The real question is: Can they recognize good work when they see it?

Because here’s what’s happening. AI can now generate a blog post in 30 seconds. Design a logo in two minutes. Create a video script faster than you can brief a freelancer.

But AI can’t tell you if any of it is actually good. If it’s on-brand. If it will resonate with your audience. If it’s strategic or just slop.

That requires human judgment.

The Invisible Skill No One Lists

I worked with a startup last year that needed someone to manage their content. They posted a job listing for “content marketing manager” with the usual requirements. SEO knowledge. CMS experience. Writing samples.

They hired someone who checked all those boxes. Three months later, they let her go.

Why? She could produce content. Lots of it. She knew the tools cold. But she couldn’t tell the difference between content that would actually drive results and content that just filled the editorial calendar.

She was optimizing for volume, not value. And in a world where AI can produce infinite volume, that’s not a skill anymore.

What they actually needed (and eventually hired for) was someone with taste. Someone who could look at ten AI-generated headlines and pick the one that would actually make people click. Someone who understood their audience well enough to know when “technically correct” copy would fall flat.

The New Skills That Actually Matter

If I were writing a job description today, here’s what I’d focus on:

Strategic thinking. Can you connect marketing tactics to business outcomes? Can you explain why we’re doing something beyond “because our competitors are doing it”?

Bullshit detection. Can you spot when an AI output is confidently wrong? When it’s technically accurate but tonally off? When it’s good enough versus when it needs work?

Taste and judgment. Can you articulate why one approach is better than another? Can you defend creative decisions with reasoning beyond personal preference?

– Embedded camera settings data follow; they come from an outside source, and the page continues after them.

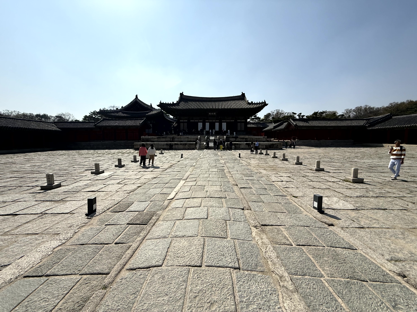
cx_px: 208
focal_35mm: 14
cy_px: 156
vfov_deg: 85.7
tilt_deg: -4.2
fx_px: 169
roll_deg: +0.1
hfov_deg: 102.1
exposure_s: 1/4149
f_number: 2.2
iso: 50
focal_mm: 2.22
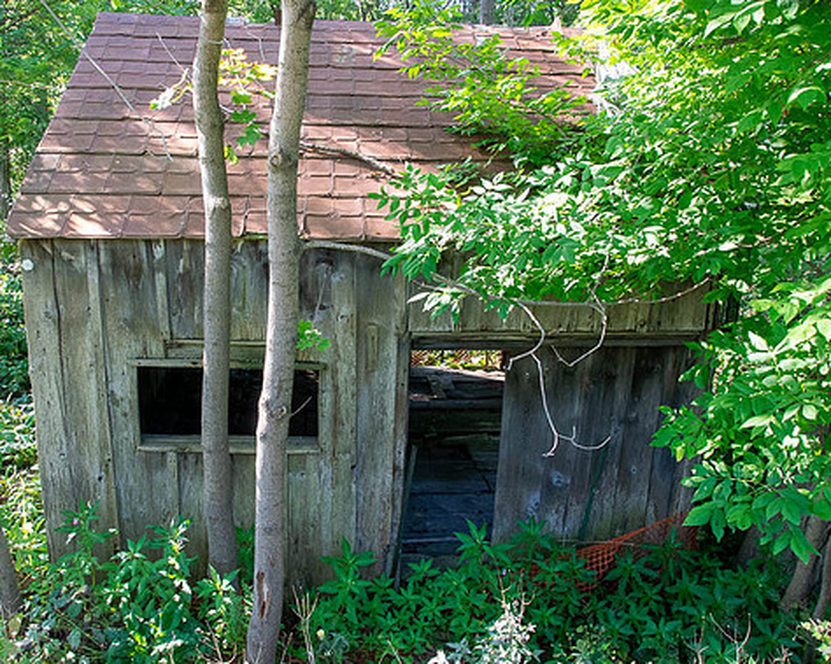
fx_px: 762
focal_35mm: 31
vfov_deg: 47.1
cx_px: 340
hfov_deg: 56.8
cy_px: 334
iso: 1400
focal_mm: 18
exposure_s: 1/60
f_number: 13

Audience understanding. Do you know what our customers actually care about, or are you guessing based on what you’d personally respond to?

Adaptability. When the tools change next quarter, can you figure out the new ones without needing formal training?

Notice what’s not on that list. Software proficiency. Technical certifications. Years of experience with specific platforms.

The Compensation Disconnect

Here’s another data point worth considering. A recent GLOZO marketing report found that despite their high impact on compensation (up to +30%), only 31% of marketers report proficiency in Python and SQL. Glozo

Companies are paying premiums for technical skills that are already becoming commoditized by AI. Meanwhile, the skills that will actually matter (judgment, taste, strategic thinking) are barely mentioned in job descriptions and rarely tested in interviews.

That’s going to flip. Soon.

What This Means If You’re Hiring

Stop copying last year’s job description. Stop listing software requirements that will be obsolete before the new hire finishes onboarding.

Start figuring out how to screen for judgment. For taste. For the ability to recognize quality and explain why it’s quality.

(Next week, I’ll share a specific interview question that actually tests for this. It involves giving candidates AI-generated work and asking them to fix it. The results are revealing.)

What This Means If You’re Job Hunting

If your resume is a list of tools you know, you’re positioning yourself as increasingly replaceable.

Reframe around judgment calls you’ve made. Problems you’ve solved. Results you’ve driven through strategic thinking, not just tactical execution.

Because the companies who figure this out first are going to scoop up all the talent who actually understand what matters now.

The rest will keep hiring for 2019 and wondering why it’s not working.